Objectives: This study aimed to determine the cost-effectiveness of influenza vaccination in people 65–74 years of age in the absence of comorbidity.

Design: Primary research: randomized controlled trial.

Setting: Primary care.

Participants: People without risk factors for influenza or contraindications to vaccination were identified from twenty general practitioner (GP) practices in Liverpool in September 1999 and invited to participate in the study. There were 5,875 of 9,727 (60.4 percent) people 65–74 years of age identified as potentially eligible, and of these, 729 (12 percent) were randomized.

Intervention: Participants were randomized to receive either influenza vaccine or placebo (ratio, 3:1), with all individuals receiving pneumococcal vaccine unless administered in the previous 10 years. Of the 729 people randomized, 552 received vaccine and 177 received placebo; 726 individuals were administered pneumococcal vaccine.

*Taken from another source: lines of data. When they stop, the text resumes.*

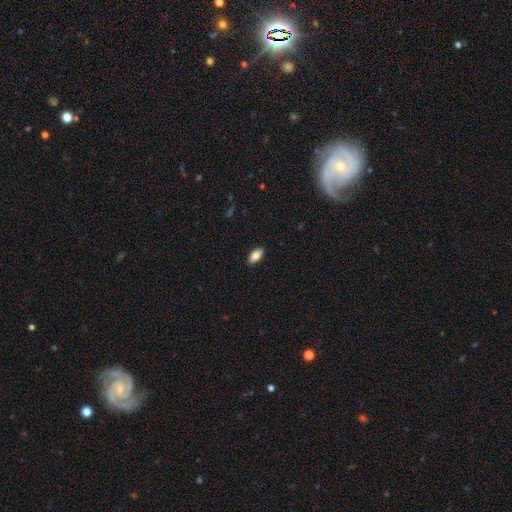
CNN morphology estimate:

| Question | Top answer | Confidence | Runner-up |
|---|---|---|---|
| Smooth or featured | smooth | 84% | featured or disk (9%) |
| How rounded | in between | 91% | cigar-shaped (6%) |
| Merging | none | 89% | minor disturbance (8%) |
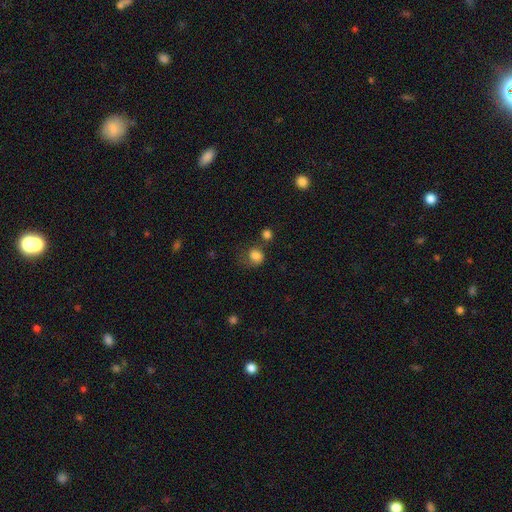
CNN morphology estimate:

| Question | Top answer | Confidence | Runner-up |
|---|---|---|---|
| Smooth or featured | smooth | 80% | star or artifact (11%) |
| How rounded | round | 71% | in between (28%) |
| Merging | none | 44% | minor disturbance (23%) |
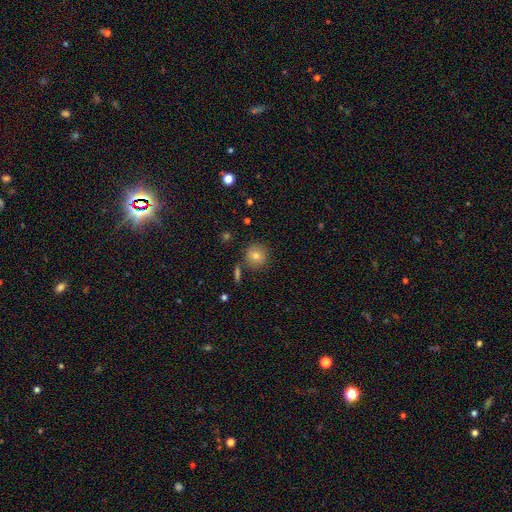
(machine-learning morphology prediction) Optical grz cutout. It shows a smooth galaxy with no disk features (75%) that is round (91%). Merging: none (82%).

Main outcome measures and methodology of economic evaluation: GP attendance with influenza-like illness (ILI) or pneumonia (primary outcome measure); or any respiratory symptoms; hospitalization with a respiratory illness; death; participant self-reported ILI; quality of life (QoL) measures at 2, 4, and 6 months poststudy vaccination; adverse reactions 3 days after vaccination. A cost-effectiveness analysis was undertaken to identify the incremental cost associated with the avoidance of episodes of influenza in the vaccination population, and an impact model was used to extrapolate the cost-effectiveness results obtained from the trial to assess their generalizability throughout the National Health Service (NHS).

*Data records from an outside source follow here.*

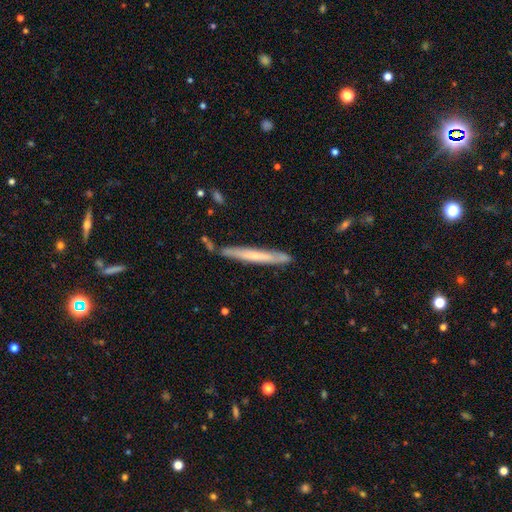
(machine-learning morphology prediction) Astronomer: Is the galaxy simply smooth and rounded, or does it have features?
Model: smooth — 48% (runner-up: featured or disk, 46%).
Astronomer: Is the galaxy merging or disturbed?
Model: none — 80%.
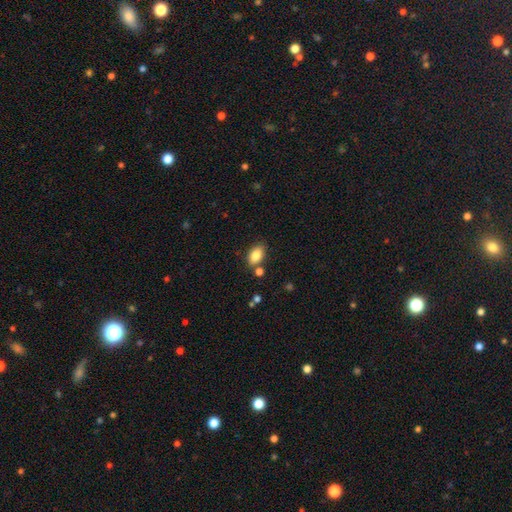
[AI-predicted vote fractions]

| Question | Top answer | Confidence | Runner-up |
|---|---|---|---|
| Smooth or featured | smooth | 85% | star or artifact (8%) |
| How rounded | in between | 90% | round (7%) |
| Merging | none | 76% | minor disturbance (13%) |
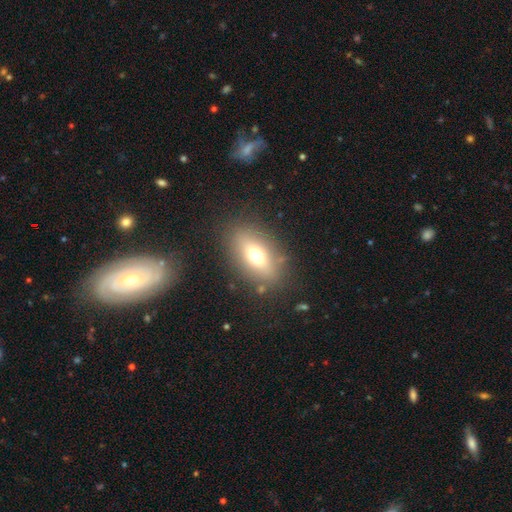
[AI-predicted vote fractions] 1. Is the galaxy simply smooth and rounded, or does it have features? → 67% smooth, 22% featured or disk, 11% star or artifact.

Results: In England and Wales, weekly consultations for influenza and ILI remained at baseline levels (less than 50 per 100,000 population) until week 50/1999 and then increased rapidly, peaking during week 2/2000 with a rate of 231/100,000. This rate fell within the range of “higher than expected seasonal activity” of 200–400/100,000. Rates then quickly declined, returning to baseline levels by week 5/2000. The predominant circulating strain during this period was influenza A (H3N2). Five (0.9 percent) people in the vaccine group were diagnosed by their GP with an ILI compared with two (1.1 percent) in the placebo group [relative risk (RR), 0.8; 95 percent confidence interval (CI) = 0.16 to 4.1]. No participants were diagnosed with pneumonia by their GP, and there were no hospitalizations for respiratory illness in either group. Significantly fewer vaccinated individuals self-reported a single ILI (4.6 percent vs 8.9 percent, RR, 0.51; 95 percent CI for RR, 0.28 to 0.96). There was no significant difference in any of the QoL measurements over time between the two groups. Reported systemic side-effects showed no significant differences between groups. Local side-effects occurred with a significantly increased incidence in the vaccine group (11.3 percent vs 5.1 percent, P = 0.02). Each GP consultation avoided by vaccination was estimated from trial data to generate a net NHS cost of £174.

Conclusions: No difference was seen between groups for the primary outcome measure, although the trial was underpowered to demonstrate a true difference. Vaccination had no significant effect on any of the QoL measures used, although vaccinated individuals were less likely to self-report ILI. The analysis did not suggest that influenza vaccination in healthy people 65–74 years of age would lead to lower NHS costs. Future research should look at ways to maximize vaccine uptake in people at greatest risk from influenza and also the level of vaccine protection afforded to people from different age and socioeconomic populations.